De beschrijvers wisten enkele onderscheidende kenmerken vast te stellen. Eén daarvan is een mogelijke autapomorfie, unieke afgeleide eigenschap. De ribben zijn aan hun onderste uiteinde niet verdikt en hebben een speciaal raakvlak, beperkt tot de buitenste voorrand, voor het contact met de voorliggende (los liggende) intercostaalplaat.
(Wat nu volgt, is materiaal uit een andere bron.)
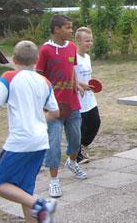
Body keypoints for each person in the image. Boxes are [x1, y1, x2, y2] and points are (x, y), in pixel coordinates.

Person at [0, 41, 60, 223]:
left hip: (19, 143)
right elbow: (55, 112)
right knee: (25, 192)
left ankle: (42, 204)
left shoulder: (8, 77)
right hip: (40, 142)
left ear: (14, 59)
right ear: (36, 60)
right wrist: (38, 123)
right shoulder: (44, 81)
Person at [36, 15, 86, 198]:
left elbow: (71, 69)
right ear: (56, 29)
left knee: (76, 139)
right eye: (67, 27)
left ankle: (72, 162)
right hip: (53, 108)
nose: (71, 31)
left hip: (72, 104)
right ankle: (54, 181)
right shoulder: (45, 50)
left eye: (71, 27)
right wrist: (43, 101)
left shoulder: (71, 47)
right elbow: (39, 76)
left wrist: (77, 85)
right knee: (54, 144)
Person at [74, 27, 101, 164]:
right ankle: (77, 155)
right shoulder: (73, 58)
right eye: (86, 41)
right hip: (78, 99)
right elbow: (69, 77)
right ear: (78, 40)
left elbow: (87, 77)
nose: (89, 43)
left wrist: (91, 85)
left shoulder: (88, 57)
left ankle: (83, 146)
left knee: (95, 123)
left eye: (90, 40)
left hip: (90, 98)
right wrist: (80, 85)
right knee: (81, 128)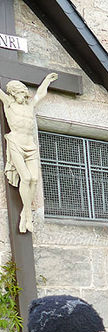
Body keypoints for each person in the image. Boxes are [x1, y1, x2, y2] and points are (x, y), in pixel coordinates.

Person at [0, 72, 57, 233]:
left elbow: (40, 94)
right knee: (25, 178)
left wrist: (46, 80)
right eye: (16, 92)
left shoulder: (29, 106)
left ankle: (25, 213)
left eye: (21, 92)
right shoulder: (9, 104)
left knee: (34, 178)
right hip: (16, 143)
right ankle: (26, 214)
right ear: (12, 93)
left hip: (30, 145)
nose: (19, 95)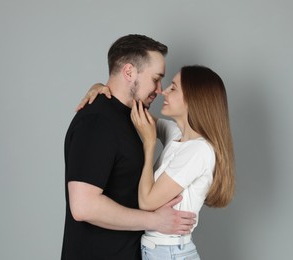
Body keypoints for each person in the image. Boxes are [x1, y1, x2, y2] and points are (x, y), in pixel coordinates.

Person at [62, 34, 196, 260]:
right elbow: (83, 205)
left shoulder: (131, 117)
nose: (159, 89)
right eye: (156, 79)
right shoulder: (97, 121)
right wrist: (155, 221)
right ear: (129, 72)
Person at [81, 65, 235, 259]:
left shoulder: (199, 150)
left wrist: (149, 144)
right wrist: (102, 89)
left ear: (193, 99)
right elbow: (134, 113)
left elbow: (146, 202)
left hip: (169, 253)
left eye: (173, 88)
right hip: (159, 251)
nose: (163, 91)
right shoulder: (177, 135)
Verder is er een onderscheidende combinatie van op zich niet unieke kenmerken. De eerste ruggenwervel heeft een doornuitsteeksel met een balkvormige punt. Zowel het wervellichaam van de eerste als de tweede ruggenwervel is even lang als het wervellichaam van de laatste halswervel. De ruggenwervels zijn relatief lang en nemen naar achteren in de reeks maar weinig in lengte toe. Het ravenbeksbeen heeft aan de achterste onderzijde een nauwelijks ontwikkeld uitsteeksel. Het opperarmbeen is ongeveer even lang als het schouderblad. Het schouderblad is lang en slank. Het bovenste/achterste uiteinde van het schouderblad is smaller dan het onderste/voorste uiteinde. De kop van het opperarmbeen is zwak ontwikkeld. Het opperarmbeen heeft slechts een rudimentaire deltopectorale kam. De schacht van het opperarmbeen is sterk gebogen.
Skelet
[bewerken | brontekst bewerken]De gekielde halswervels zijn langgerekt en even breed als hoog. De voorste bewaarde halswervel is anderhalfmaal zo lang als hoog, wat duidt op een nek die lang is relatief tot de romp. Hun doornuitsteeksels zijn relatief laag. Hun zijuitsteeksels staan hoog.
De voorste ruggenwervels zijn gekield en amfiplat. Naar achteren nemen ze in lengte toe. Hun doornuitsteeksels hebben van de tweede wervel af een rechthoekig profiel, even hoog als breed in zijaanzicht.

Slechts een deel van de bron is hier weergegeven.